Clause 4: Honest Opinion

The common law honest opinion defence, following the liberal development of it by the Supreme Court in the 2010 case of Spiller v Joseph ([2010] UKSC 53) is inherently fair and recognises some of the subtleties of the defence which do not appear to be recognised in the Bill.  Following Spiller, the defence will apply if:

 a)      the words complained of constitute comment;

 b)     the words, at least in general terms, specify what it is that has led the commentator to make the comment, so that the reader can understand what the comment is about;

 c)      the facts upon which the comment is made must be true;

 d)     the comment is one which a person could honestly make, however prejudiced, on the relevant facts (even if the comment was objectively unreasonable given the relevant facts);

 e)      the comment is on a matter of public interest (which in this context means legitimate public concern); and

 f)       the publisher did not act maliciously.

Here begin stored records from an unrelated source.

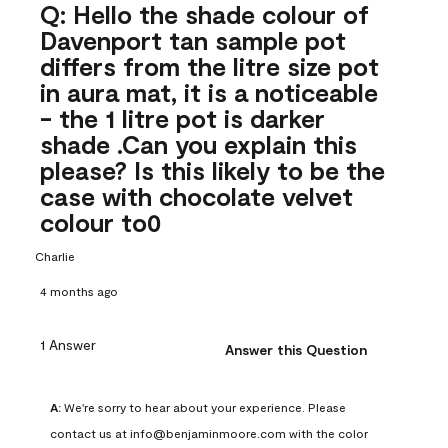
Q: Hello the shade colour of
Davenport tan sample pot
differs from the litre size pot
in aura mat, it is a noticeable
- the 1 litre pot is darker
shade .Can you explain this
please? Is this likely to be the
case with chocolate velvet
colour to0
Charlie
4 months ago
1 Answer
Answer this Question
A:
 We're sorry to hear about your experience. Please 
contact us at info@benjaminmoore.com with the color 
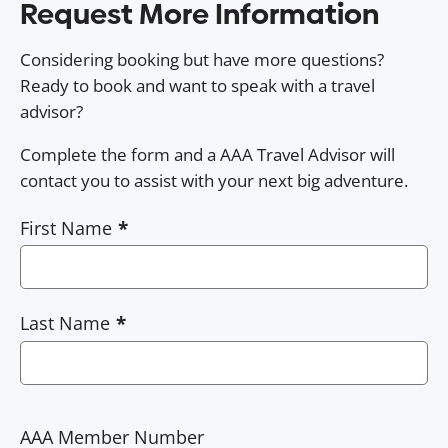
Request More Information
Considering booking but have more questions?
Ready to book and want to speak with a travel
advisor?
Complete the form and a AAA Travel Advisor will
contact you to assist with your next big adventure.
First Name
Last Name
AAA Member Number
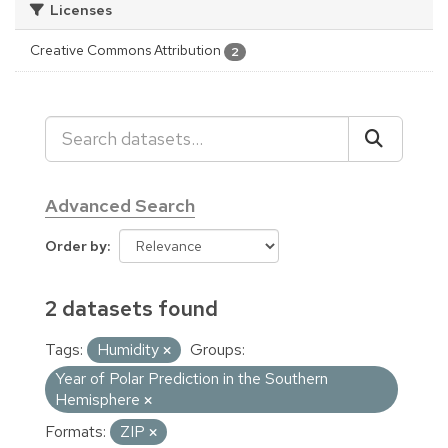
Licenses
Creative Commons Attribution
2
Advanced Search
Order by
2 datasets found
Tags:
Humidity
Groups:
Year of Polar Prediction in the Southern
Hemisphere
Formats:
ZIP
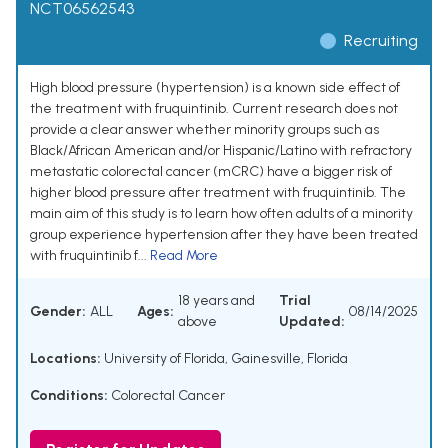
NCT06562543
Recruiting
High blood pressure (hypertension) is a known side effect of
the treatment with fruquintinib. Current research does not
provide a clear answer whether minority groups such as
Black/African American and/or Hispanic/Latino with refractory
metastatic colorectal cancer (mCRC) have a bigger risk of
higher blood pressure after treatment with fruquintinib. The
main aim of this study is to learn how often adults of a minority
group experience hypertension after they have been treated
with fruquintinib f...
Read More
18 years and
Trial
Gender:
ALL
Ages:
08/14/2025
above
Updated:
Locations:
University of Florida, Gainesville, Florida
Conditions:
Colorectal Cancer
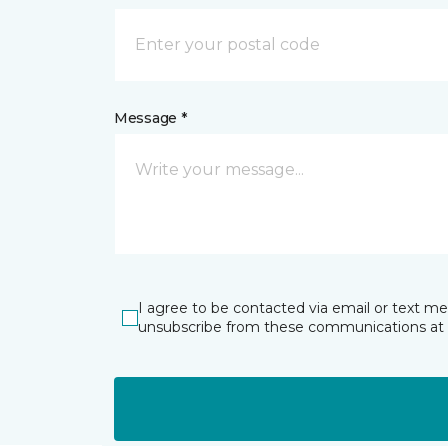
Message *
I agree to be contacted via email or text m
unsubscribe from these communications at 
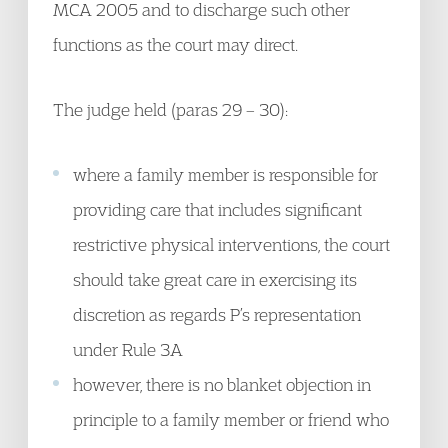
MCA 2005 and to discharge such other
functions as the court may direct.
The judge held (paras 29 – 30):
where a family member is responsible for
providing care that includes significant
restrictive physical interventions, the court
should take great care in exercising its
discretion as regards P’s representation
under Rule 3A
however, there is no blanket objection in
principle to a family member or friend who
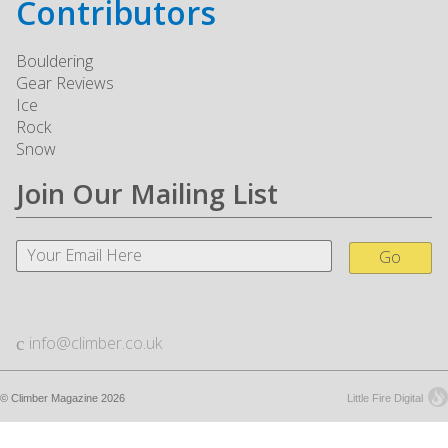
Contributors
Bouldering
Gear Reviews
Ice
Rock
Snow
Join Our Mailing List
Go
info@climber.co.uk
© Climber Magazine 2026
Little Fire Digital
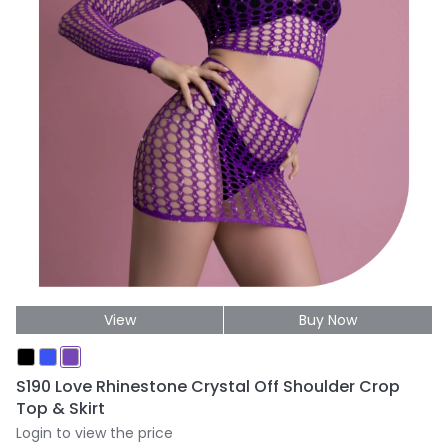
View
Buy Now
S190 Love Rhinestone Crystal Off Shoulder Crop
Top & Skirt
Login to view the price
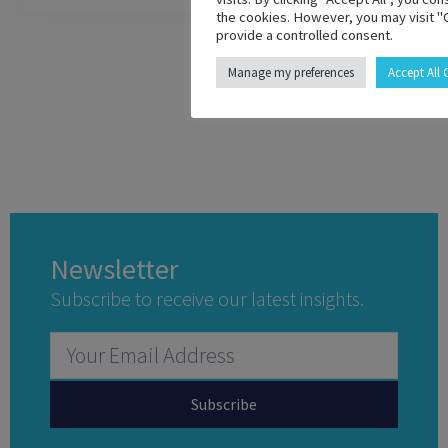
the cookies. However, you may visit "
provide a controlled consent.
Manage my preferences
Accept All
Newsletter
Subscribe to receive our latest insights.
Subscribe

The merits of the defence are that:

  • it gives a commentator a wide ambit within which to pass comment; but
  • it is not unduly unfair to the person being defamed because the reader will know roughly what the comment is about e.g. if the commentator says that a politician is racist because he wants a temporary ban on immigration, the sting of the “racist” allegation will be viewed in context because the reader will realise that the politician is not being called a racist in the more usual sense.

Take the example given by Lord Phillips in Spiller: where a barrister is said by a commentator to be “a disgrace to his profession”, for the defence to apply the commentator “should make it clear whether this is because he does not deal honestly with the court, or does not read his papers thoroughly, or refuses to accept legally aided work, or is constantly late for court, or wears dirty collars and bands.” (paragraph 103)  It would be unfair if the comment was actually made because the barrister was scruffy (without the commentator stating that this was the reason), given that many readers would assume that the comment was made because the barrister was negligent or bad at presenting cases to the court.

A fair balance must be struck between allowing a critic the freedom to express himself as he will and requiring him to identify to his readers why it is that he is making the criticism.” (Paragraph 104)

Clause 4 does not require the comment to identify in general terms what it is about.  It could thus apply extremely unfairly against claimants.  Furthermore, it would be better for the public to know the general reason as to why the comment has been made; it will cause it to be better-informed.  It is open to question whether comment which does not give a fair indication of its basis contributes much to society at all.

If Clause 4 is to stand, the term “public interest” ought not to be used and the term “legitimate public concern” used instead in order to avoid confusion.

We agree with the point made by Professor Mullis and Dr Scott in their written submission (§23), that Clause 4(4)(b) ought not to be enacted for the same reasons.  Honest opinion ought to be on true facts, not on information which might be true or false.